Every 5 minutes a 30 second audio ad plays. It is an ad from some tech company about cyber security.
A process called nine is running a program called downslope.exe which is stored in my User/AppData/Local folder. i can delete this file a hundred times and it returns. When I disconnect from the internet the ad does not play. I have setup firewall rules blocking any inbound or outbouynd communication from this program and it does not help. Is there anything I can do short of a reinstall.

 

[Regedit32]

Hi RanchoMatPS,

From your post it appears you have picked up some form of adware infection, although I cannot say I've come across either the executable you listed or that particular process name either.

If it is adware then its likely it has installed a plugin or extension to your Default browser and possibly also to the Internet Explorer browser that sits there in the Windows 10 build.

If you go to each of these browsers Advanced options tab you should be able to click reset buttons that will remove all plugins/extensions.

It's possible that this is more than just adware though - you may have a trojan infection. From your claim the executable keeps restoring itself it seems likely that there may be some registry keys set to reload this.

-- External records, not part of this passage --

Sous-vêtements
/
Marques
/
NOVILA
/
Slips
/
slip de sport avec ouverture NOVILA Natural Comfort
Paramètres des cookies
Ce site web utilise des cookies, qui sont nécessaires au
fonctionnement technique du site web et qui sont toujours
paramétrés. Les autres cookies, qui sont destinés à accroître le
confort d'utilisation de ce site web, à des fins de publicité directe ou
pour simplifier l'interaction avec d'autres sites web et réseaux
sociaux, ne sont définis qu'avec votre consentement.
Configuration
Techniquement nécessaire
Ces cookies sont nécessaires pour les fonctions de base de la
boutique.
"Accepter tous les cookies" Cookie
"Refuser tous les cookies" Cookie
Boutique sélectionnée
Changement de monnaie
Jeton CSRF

The common keys affected in this way would be:

• HKEY_CURRENT_USER\SOFTWARE\Microsoft\Windows\CurrentVersion\Run
  
• HKEY_CURRENT_USER\SOFTWARE\Microsoft\Windows\CurrentVersion\RunOnce
  
• HKEY_LOCAL_MACHINE\SOFTWARE\Microsoft\Windows\CurrentVersion\Run
  
• HKEY_LOCAL_MACHINE\SOFTWARE\Microsoft\Windows\CurrentVersion\RunOnce

They may contain a value calling this downslope.exe so it would be worth checking. If it exists here then delete that value.

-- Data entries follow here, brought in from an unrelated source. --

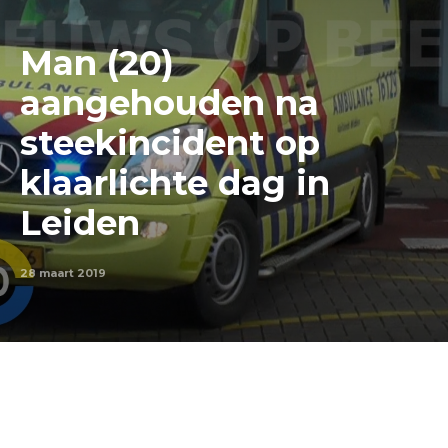
Man (20)
aangehouden na
steekincident op
klaarlichte dag in
Leiden
28 maart 2019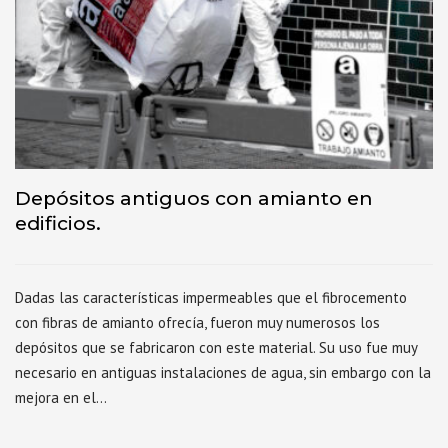
Depósitos antiguos con amianto en
edificios.
Dadas las características impermeables que el fibrocemento
con fibras de amianto ofrecía, fueron muy numerosos los
depósitos que se fabricaron con este material. Su uso fue muy
necesario en antiguas instalaciones de agua, sin embargo con la
mejora en el…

It'd be worthwhile downloading and installing a adware scanner too and running a full scan to see if it picks up anything. A couple of options are:

• https://www.malwarebytes.com/mwb-download/
  
• http://www.bleepingcomputer.com/download/adwcleaner/

I'd also recommend running a thorough virus scan just in case.

 

[Tim Locke]

If you use Chrome you might have to go to about:config to find adware or malware. There was one like that a couple of years ago that was fiddly to remove. Every time you ran Chrome it replaced the item.

 

[BigFeet]

If I remember correctly, that was a nasty one. I cleaned that off a friends PC quite a while back. I don't remember what finely cleaned it. I believe I backed everything up, and just reinstalled windows. I'd start by running Malwarebytes, adwcleaner, and Emsisoft Emergency Kit.

 

[RanchoMattPS]

Ok so a scan of the registry found 10 instances of the downslope.exe, I deleted them all, as soon as I open any browser it returns. I uninstall and delete from registry all browsers except Microsoft Edge, I cant uninstall that. I was however able to Trap the offending downslope.exe and prevent it from running using Daphne, a process explorer program.

 

[Regedit32]

Have you checked registry for instances of Nine too? Nine may be the means for downslope.exe to effectively reinstall itself.

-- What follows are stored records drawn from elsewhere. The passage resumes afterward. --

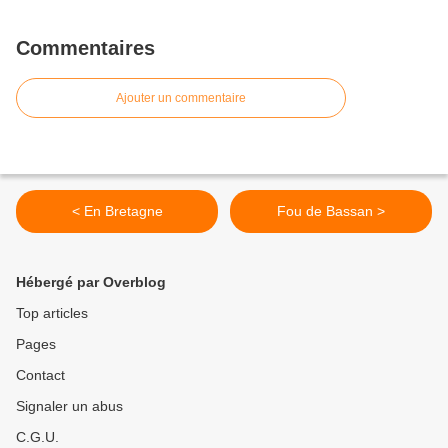
Commentaires
Ajouter un commentaire
< En Bretagne
Fou de Bassan >
Hébergé par Overblog
Top articles
Pages
Contact
Signaler un abus
C.G.U.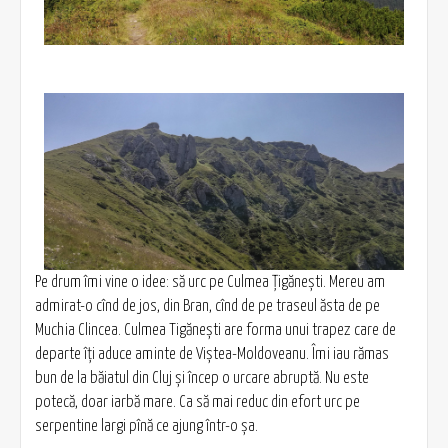
Pe drum îmi vine o idee: să urc pe Culmea Țigănești. Mereu am
admirat-o cînd de jos, din Bran, cînd de pe traseul ăsta de pe
Muchia Clincea. Culmea Tigănești are forma unui trapez care de
departe îți aduce aminte de Viștea-Moldoveanu. Îmi iau rămas
bun de la băiatul din Cluj și încep o urcare abruptă. Nu este
potecă, doar iarbă mare. Ca să mai reduc din efort urc pe
serpentine largi pînă ce ajung într-o șa.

What other items are in those Run and RunOnce folders?

Also, given you found 10 instances in the registry what other keys were involved and were there any other items within their folders?

 

[Norton]

Try Malwarebytes (JRT) Junk removal tool. Make sure you check the log before deleting any .exe files that you use. You have an option to deselect what to delete.